NASA Perseverance rover’s Sampling and Caching System deployed the rotary-percussive drill as well as a hollow coring bit at the end of its 7-foot-long (2-meter-long) robotic arm to extract the rare Martian sample. After maneuvering the corer, Perseverance slightly opened the end of the sample tube to capture the images using the Mastcam-Z instrument. “Target for the sample collection attempt was a briefcase-size rock belonging to a ridgeline that is more than half a mile (900 meters) long and contains rock outcrops and boulders,” NASA informed.
After taking the photos the rover indulged in a procedure termed as the “percuss to ingest,” which NASA describes as vibrating the drill and the tube for one second, at least five separate times to clear the tube of any residual material that clings. The ‘percuss-to-ingest’ procedure also slides down the main content onto the tube. NASA informed that the sun's angle is essential to point-source the light that can saturate an image.
[Tube number 266 that collected first Mars rock sample. Credit: NASA]
NASA’s Jet Propulsion Laboratory, on Sep.6 also demonstrated on camera sample tube number 266, which was used to collect the first sample of Martian rock by NASA’s Perseverance rover. each of the tubes is made of titanium, weighs less than 2 ounces (57 grams), and is less than 6 inches long.
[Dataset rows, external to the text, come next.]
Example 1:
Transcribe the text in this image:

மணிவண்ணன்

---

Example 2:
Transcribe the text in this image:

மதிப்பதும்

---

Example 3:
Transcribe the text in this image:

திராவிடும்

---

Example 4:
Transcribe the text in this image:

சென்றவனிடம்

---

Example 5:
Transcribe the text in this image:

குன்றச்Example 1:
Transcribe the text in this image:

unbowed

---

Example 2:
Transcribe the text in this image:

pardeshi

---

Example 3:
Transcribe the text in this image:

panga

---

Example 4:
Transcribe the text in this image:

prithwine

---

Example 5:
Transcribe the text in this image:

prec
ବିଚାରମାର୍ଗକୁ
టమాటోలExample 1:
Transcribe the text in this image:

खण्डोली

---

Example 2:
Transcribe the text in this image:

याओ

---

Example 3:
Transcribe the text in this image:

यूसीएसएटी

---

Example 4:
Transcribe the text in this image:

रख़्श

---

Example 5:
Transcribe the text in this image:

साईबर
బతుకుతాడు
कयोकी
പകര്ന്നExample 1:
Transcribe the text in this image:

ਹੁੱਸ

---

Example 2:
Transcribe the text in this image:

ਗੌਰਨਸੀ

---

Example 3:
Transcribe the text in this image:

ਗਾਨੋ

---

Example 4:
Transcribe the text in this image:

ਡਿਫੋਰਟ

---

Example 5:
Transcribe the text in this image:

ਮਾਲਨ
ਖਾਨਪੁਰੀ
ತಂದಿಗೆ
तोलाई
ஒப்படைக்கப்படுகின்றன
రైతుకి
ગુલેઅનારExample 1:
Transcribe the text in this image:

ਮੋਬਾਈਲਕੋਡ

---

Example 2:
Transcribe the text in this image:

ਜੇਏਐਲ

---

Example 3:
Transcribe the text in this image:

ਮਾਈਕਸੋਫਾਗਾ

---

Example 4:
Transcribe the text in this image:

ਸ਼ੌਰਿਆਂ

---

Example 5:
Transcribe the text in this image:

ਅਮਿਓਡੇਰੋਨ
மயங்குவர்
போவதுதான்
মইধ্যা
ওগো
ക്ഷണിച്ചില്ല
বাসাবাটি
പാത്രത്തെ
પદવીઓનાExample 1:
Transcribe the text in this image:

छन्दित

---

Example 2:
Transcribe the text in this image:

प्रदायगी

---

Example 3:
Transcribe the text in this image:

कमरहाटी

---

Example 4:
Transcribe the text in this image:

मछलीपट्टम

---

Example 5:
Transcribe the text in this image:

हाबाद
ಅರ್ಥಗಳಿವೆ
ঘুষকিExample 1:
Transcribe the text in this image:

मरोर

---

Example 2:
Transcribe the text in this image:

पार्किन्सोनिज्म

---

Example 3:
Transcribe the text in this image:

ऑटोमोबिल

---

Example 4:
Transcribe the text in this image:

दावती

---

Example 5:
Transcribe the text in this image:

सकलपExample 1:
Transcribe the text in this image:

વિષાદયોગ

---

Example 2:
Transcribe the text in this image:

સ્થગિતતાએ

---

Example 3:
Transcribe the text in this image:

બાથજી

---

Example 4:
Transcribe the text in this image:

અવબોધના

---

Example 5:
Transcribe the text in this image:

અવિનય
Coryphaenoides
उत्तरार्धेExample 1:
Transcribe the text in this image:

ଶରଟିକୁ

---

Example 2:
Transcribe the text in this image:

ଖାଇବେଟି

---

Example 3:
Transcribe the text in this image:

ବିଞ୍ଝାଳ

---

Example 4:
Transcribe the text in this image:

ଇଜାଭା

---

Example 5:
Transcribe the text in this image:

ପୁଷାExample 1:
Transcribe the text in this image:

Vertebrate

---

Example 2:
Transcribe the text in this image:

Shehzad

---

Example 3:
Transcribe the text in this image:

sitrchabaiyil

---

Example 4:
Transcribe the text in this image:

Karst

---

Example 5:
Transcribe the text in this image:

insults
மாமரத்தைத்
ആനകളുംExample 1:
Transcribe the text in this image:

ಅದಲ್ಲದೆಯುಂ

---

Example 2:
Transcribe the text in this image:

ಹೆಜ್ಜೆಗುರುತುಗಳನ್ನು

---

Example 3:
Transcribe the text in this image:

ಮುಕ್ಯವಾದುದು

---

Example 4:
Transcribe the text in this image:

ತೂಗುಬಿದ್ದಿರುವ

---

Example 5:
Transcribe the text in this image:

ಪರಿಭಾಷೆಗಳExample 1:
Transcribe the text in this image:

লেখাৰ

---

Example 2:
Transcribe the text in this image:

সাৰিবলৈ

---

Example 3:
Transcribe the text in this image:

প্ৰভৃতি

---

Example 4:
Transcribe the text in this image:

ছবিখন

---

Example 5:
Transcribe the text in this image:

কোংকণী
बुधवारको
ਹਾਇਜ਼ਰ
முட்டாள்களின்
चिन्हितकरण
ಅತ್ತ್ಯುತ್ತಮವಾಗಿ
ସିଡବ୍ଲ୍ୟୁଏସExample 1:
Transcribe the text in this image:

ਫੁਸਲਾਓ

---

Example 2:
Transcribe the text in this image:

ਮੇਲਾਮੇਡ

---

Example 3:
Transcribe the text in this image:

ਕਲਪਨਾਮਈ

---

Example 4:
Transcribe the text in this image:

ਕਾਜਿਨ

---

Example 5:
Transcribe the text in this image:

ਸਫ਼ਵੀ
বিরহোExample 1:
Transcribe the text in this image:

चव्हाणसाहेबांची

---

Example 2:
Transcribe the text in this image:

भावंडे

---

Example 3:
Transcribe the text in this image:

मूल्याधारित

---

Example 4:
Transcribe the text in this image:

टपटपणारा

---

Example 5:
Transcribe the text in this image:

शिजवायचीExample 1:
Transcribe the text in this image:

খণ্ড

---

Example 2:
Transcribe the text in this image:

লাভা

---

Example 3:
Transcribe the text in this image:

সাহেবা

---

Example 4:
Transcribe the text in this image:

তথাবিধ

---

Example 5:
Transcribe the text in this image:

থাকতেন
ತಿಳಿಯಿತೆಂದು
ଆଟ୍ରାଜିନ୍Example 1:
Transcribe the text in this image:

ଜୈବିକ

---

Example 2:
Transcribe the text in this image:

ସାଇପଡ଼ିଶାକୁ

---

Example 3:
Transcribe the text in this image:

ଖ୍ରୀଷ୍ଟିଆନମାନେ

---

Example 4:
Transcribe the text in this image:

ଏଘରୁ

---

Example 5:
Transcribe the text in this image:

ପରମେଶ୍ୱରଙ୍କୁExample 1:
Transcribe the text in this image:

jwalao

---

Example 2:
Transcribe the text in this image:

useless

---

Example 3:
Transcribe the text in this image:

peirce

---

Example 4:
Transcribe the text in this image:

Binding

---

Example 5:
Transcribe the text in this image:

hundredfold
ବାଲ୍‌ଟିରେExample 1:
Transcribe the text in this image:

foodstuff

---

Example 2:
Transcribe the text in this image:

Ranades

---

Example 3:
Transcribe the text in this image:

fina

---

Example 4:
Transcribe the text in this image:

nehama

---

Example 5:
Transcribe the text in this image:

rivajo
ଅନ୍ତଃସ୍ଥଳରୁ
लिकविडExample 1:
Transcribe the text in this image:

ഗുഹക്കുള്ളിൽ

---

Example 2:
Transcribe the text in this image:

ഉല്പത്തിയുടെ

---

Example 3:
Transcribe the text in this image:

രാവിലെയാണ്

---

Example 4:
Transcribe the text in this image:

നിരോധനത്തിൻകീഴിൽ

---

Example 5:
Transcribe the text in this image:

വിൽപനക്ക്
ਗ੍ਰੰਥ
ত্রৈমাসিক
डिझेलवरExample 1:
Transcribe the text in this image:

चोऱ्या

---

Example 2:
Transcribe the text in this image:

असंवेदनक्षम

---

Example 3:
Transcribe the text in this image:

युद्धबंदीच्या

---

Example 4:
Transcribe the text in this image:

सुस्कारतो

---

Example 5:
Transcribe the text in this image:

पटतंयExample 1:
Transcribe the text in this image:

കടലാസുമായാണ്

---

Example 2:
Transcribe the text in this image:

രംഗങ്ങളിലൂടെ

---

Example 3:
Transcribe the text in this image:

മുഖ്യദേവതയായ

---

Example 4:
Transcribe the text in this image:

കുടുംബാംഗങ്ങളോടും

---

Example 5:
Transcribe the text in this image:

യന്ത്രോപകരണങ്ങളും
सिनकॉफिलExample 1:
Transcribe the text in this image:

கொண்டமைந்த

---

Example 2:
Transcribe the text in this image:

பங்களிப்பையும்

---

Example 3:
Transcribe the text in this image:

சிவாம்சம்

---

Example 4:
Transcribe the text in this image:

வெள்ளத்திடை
“The project got its first cored rock under its belt, and that’s a phenomenal accomplishment,” said Jennifer Trosper, project manager at NASA’s Jet Propulsion Laboratory in Southern California. “The team determined a location and selected and cored a viable and scientifically valuable rock. We did what we came to do. We will work through this small hiccup with the lighting conditions in the images and remain encouraged that there is a sample in this tube,” she added.